There are already hints of neoliberal regressivism within Labour's agenda. Rachel Reeves has stated there is a lack of money in the treasury, suggesting little room for investment. This is the economically illiterate nonsense posed by Labour's fiscal rules, which the New Realist wholeheartedly condemned. The new Secretary of State for Health and Social Care, Wes Streeting, is being advised by the chief architect of the NHS PFI scheme, Alan Milburn, suggesting that the private sector and consumer choice will be paramount in sorting out the NHS.

On more positive news, though, Labour scrapped the Rwanda scheme, set up a sovereign wealth fund, ended the de facto ban of onshore wind farms, started recruitment schemes for teachers, and ended the UK's obstructing ICC arrest warrants for Benjamin Netanyahu and Yoav Gallant. Overall, Labour has made a proactive start to government, showing it means business.

Social Democratic Workers Party

The New Realist advocates for a new hypothetical party/organisation of the left combing Labour's ruthless pragmatism with economically progressive and socialist policies.
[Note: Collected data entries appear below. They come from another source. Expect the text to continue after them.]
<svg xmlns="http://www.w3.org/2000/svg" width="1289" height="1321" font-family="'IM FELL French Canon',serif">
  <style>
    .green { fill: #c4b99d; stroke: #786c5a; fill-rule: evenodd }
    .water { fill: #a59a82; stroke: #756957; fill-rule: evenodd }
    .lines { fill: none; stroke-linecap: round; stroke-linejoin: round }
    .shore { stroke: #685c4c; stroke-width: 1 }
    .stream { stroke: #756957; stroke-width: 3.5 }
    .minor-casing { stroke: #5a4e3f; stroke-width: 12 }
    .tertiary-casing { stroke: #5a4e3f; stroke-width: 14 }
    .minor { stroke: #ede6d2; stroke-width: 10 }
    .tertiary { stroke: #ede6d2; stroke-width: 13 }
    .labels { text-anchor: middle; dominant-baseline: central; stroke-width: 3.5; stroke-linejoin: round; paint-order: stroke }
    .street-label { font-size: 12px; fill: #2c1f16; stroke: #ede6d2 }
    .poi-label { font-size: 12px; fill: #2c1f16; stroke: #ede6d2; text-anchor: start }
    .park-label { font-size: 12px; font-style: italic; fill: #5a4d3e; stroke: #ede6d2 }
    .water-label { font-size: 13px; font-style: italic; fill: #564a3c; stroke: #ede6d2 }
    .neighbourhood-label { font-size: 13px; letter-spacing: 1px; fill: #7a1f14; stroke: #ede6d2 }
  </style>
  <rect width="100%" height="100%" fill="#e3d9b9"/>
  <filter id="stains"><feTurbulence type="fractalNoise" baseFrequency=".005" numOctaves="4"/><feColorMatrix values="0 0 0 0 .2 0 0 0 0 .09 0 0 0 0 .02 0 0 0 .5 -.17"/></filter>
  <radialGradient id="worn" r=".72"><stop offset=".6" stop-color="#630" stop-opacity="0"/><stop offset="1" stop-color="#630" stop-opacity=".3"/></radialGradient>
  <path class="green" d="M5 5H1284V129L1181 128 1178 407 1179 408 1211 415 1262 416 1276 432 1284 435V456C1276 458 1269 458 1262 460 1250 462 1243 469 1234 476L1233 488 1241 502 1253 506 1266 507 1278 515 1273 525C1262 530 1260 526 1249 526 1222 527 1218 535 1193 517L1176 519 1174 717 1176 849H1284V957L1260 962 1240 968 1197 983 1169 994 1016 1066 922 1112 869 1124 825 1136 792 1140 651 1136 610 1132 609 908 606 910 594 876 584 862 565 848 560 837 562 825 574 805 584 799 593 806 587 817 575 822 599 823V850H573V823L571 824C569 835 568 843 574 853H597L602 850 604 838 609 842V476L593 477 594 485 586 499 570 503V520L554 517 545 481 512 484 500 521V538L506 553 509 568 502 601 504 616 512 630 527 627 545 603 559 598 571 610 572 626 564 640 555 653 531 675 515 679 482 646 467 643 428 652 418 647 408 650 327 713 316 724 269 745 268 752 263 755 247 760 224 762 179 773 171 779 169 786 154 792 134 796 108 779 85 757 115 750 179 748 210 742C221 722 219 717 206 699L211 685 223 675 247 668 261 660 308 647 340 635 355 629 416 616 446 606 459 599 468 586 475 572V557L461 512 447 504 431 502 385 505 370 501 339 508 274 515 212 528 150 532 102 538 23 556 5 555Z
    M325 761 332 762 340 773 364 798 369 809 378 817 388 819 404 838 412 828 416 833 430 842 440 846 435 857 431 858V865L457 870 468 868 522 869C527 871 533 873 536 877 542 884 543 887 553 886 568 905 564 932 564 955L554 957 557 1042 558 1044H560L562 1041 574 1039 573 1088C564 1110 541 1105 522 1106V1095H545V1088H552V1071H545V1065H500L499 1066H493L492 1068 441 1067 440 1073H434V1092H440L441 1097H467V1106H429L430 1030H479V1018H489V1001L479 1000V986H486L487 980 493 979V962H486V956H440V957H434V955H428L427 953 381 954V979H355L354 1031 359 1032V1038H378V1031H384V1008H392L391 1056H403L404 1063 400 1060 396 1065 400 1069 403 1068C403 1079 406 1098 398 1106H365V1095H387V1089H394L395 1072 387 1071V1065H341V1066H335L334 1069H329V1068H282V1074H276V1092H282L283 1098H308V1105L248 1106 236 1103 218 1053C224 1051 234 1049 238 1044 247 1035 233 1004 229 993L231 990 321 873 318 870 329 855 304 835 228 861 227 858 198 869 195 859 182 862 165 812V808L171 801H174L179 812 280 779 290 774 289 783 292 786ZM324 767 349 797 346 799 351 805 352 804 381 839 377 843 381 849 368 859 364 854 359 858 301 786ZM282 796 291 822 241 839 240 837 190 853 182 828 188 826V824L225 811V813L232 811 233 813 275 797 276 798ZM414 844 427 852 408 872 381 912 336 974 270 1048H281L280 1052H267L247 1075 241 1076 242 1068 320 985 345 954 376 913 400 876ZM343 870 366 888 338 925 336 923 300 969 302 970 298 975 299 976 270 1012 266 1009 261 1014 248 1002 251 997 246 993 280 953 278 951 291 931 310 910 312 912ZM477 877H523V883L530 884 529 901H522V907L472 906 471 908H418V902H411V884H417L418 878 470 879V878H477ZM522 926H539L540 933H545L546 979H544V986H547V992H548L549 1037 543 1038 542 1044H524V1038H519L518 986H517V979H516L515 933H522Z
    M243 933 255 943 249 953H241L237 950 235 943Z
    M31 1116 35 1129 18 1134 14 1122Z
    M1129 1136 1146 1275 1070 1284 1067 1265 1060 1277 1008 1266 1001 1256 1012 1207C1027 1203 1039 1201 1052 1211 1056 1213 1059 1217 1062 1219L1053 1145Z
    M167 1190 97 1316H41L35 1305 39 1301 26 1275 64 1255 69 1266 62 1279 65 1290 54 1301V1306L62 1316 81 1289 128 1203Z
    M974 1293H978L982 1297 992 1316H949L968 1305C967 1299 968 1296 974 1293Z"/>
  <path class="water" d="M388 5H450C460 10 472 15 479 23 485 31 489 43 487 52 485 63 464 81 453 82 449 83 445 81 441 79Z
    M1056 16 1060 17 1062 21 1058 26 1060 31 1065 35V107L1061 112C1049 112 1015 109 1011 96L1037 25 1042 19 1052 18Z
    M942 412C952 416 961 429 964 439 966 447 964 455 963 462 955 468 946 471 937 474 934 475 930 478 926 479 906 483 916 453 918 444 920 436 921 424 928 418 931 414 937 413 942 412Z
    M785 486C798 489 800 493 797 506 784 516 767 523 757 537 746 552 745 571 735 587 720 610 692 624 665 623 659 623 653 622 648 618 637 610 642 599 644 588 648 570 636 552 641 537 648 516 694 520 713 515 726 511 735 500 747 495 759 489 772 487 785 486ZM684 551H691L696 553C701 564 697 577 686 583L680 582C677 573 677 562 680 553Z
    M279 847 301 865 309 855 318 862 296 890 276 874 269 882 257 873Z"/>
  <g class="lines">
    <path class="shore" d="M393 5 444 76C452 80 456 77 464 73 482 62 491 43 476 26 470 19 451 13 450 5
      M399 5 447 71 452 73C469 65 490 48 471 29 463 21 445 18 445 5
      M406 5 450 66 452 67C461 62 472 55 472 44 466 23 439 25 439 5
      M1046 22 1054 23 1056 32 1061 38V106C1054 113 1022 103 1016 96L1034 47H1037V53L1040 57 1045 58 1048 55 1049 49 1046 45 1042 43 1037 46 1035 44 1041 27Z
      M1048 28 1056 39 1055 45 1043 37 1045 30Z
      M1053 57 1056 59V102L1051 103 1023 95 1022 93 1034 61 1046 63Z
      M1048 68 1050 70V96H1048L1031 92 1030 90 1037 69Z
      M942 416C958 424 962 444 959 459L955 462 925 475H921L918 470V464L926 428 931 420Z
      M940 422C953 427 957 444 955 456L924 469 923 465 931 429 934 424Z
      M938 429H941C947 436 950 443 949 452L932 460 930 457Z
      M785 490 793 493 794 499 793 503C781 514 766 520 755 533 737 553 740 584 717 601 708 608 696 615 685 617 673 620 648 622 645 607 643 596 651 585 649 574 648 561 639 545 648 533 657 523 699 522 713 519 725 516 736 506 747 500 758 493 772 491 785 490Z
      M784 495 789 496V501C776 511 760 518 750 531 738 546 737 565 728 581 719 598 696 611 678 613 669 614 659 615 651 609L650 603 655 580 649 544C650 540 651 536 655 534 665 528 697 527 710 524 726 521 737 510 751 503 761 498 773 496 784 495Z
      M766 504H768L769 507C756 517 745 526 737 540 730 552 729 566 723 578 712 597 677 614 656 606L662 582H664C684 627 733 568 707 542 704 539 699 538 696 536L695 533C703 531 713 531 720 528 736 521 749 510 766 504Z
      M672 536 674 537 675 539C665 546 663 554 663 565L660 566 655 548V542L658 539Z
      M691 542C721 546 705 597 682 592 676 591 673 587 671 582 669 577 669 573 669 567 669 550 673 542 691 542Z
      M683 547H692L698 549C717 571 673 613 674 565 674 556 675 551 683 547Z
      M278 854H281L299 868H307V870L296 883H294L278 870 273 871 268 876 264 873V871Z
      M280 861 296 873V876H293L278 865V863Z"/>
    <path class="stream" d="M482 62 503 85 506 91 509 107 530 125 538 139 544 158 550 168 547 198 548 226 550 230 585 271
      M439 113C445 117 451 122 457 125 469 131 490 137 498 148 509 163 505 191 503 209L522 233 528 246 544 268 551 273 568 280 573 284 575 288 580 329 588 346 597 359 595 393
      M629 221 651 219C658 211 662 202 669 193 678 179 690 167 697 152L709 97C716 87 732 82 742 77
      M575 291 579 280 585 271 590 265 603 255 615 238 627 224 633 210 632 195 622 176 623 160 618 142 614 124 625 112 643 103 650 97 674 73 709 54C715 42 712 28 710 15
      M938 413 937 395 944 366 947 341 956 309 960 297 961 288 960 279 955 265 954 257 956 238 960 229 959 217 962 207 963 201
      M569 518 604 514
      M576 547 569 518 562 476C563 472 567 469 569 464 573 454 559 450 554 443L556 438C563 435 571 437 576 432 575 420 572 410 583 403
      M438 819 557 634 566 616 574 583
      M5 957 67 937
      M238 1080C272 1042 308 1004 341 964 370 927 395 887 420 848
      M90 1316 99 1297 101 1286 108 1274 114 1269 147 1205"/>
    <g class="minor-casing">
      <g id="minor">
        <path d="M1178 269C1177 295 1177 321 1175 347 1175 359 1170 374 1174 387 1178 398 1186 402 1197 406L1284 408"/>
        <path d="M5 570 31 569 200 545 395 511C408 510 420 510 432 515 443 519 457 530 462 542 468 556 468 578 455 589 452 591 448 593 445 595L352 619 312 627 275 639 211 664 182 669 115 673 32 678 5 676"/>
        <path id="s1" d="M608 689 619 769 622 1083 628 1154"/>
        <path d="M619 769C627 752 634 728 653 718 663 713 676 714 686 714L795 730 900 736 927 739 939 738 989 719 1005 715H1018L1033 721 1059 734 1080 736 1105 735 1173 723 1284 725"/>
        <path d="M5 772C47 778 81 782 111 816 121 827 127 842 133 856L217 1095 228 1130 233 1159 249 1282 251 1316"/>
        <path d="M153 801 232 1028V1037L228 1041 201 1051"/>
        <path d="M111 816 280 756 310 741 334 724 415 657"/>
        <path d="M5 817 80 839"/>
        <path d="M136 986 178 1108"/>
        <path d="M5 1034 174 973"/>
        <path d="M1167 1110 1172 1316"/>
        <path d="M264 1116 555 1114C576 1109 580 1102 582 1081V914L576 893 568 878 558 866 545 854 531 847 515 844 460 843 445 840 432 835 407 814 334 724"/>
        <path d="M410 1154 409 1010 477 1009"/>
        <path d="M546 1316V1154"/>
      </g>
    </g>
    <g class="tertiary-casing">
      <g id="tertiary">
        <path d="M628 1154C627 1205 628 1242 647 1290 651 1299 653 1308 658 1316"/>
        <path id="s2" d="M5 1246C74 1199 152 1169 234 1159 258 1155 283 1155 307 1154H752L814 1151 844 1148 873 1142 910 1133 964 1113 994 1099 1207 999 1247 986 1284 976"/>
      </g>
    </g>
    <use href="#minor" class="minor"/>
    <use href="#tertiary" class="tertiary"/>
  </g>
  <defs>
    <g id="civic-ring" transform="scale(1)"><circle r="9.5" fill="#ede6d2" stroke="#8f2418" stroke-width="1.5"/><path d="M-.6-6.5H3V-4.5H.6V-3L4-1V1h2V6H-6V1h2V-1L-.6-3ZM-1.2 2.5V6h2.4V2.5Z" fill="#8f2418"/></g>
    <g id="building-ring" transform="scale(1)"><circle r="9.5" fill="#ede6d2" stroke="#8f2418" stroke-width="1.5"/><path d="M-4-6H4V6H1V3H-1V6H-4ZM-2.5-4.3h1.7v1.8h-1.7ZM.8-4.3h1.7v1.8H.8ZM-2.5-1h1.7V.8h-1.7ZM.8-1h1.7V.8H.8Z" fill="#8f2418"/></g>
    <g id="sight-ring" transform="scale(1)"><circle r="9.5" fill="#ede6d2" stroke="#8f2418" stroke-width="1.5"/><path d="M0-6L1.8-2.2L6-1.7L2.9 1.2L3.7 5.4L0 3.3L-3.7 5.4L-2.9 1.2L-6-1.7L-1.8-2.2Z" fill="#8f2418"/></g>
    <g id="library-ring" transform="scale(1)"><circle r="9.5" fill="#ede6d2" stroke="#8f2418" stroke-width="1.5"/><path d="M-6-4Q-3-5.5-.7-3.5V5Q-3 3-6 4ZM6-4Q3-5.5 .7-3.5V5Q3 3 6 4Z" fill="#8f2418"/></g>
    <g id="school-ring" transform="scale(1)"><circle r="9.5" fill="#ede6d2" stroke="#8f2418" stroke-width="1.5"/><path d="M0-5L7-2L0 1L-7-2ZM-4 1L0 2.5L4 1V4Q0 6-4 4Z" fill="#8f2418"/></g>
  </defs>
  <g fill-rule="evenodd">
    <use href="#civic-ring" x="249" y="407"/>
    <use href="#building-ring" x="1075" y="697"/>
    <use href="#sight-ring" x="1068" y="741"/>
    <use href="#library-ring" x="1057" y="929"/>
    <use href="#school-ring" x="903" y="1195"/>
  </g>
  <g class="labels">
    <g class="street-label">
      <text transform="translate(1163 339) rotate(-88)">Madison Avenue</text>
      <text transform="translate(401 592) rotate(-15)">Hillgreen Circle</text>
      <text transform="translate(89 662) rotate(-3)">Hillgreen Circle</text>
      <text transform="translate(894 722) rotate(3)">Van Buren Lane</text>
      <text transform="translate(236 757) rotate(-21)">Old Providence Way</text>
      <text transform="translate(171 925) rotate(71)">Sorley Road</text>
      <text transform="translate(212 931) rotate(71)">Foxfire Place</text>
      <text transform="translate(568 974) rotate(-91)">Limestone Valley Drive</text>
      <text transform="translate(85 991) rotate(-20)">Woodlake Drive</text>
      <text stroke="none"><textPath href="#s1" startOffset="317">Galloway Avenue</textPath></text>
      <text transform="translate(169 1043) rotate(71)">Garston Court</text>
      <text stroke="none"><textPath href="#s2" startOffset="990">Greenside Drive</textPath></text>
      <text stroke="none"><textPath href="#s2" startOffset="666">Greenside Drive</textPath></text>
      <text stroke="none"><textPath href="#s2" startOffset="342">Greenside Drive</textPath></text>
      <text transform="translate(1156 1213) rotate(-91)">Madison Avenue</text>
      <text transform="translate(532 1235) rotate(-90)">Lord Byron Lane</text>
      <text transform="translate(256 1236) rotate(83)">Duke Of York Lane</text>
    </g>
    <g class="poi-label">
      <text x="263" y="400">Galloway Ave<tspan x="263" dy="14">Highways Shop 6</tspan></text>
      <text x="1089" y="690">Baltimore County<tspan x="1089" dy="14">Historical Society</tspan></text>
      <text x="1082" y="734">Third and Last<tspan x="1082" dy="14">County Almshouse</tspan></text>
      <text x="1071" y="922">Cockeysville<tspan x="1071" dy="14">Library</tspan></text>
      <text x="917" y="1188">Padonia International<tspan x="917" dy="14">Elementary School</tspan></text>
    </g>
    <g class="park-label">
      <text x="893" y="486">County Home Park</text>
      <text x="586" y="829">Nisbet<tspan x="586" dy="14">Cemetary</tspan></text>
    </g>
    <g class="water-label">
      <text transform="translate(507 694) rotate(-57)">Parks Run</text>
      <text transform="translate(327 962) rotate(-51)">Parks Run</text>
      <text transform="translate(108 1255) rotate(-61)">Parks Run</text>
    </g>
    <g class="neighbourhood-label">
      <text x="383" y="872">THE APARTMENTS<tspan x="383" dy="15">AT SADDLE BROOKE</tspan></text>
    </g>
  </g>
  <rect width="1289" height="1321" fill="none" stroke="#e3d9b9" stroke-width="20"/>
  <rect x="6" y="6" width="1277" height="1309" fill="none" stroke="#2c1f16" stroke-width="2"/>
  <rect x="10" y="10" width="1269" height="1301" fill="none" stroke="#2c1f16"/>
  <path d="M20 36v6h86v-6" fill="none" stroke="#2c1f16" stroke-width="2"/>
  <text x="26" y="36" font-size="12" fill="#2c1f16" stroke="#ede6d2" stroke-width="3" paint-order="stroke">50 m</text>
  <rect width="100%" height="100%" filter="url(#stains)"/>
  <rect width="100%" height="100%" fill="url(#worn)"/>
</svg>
After the New Realist's endorsement of tactical voting, we proposed the establishment of a new political force on the left, effectively synthesising aspects of the Green Party and the Workers Party into a single cohesive platform. The premise is a pragmatic orientated radical party of the left, which not only is electorally savvy like the Nouveau Front Populaire, but also demonstrating that Britain is governable on a radical social democratic platform.

The Social Democratic Workers Party is the name of this platform, so far. The objective of this organisation would be organising the working classes, petite bourgeoisie, and the middle classes into a cohesive electoral coalition promoting an emergent bottom-up mutualism while advocating for a gradualist top-down political program for advancing this new mutualist/socialist movement.

The early socialists will inspire its modus operandi. The old social democratic parties had working class support but there was little to no suffrage for workers, whereas today the opposite is true. Socialists must attract the metaphorically disenfranchised, rather than the disenfranchised. Only by making a positive impact in the day-to-day lives of workers through mutual aid, mutual credit, showcasing the strength of worker solidarity, and giving the deprived a cause greater than themselves will the electorate see the benefit of social democracy - a moderate and gradualist implementation of socialism - to their lives.

Karl Marx and the socialists, whether Marxist or not, became successful through organisation, not writing for newspapers. Praxis is applied theory. The New Realist aims to showcase what praxis can look like, but for real change to occur, organisation and the execution of plans is paramount. That's where the "Social Democratic Workers Party" comes in.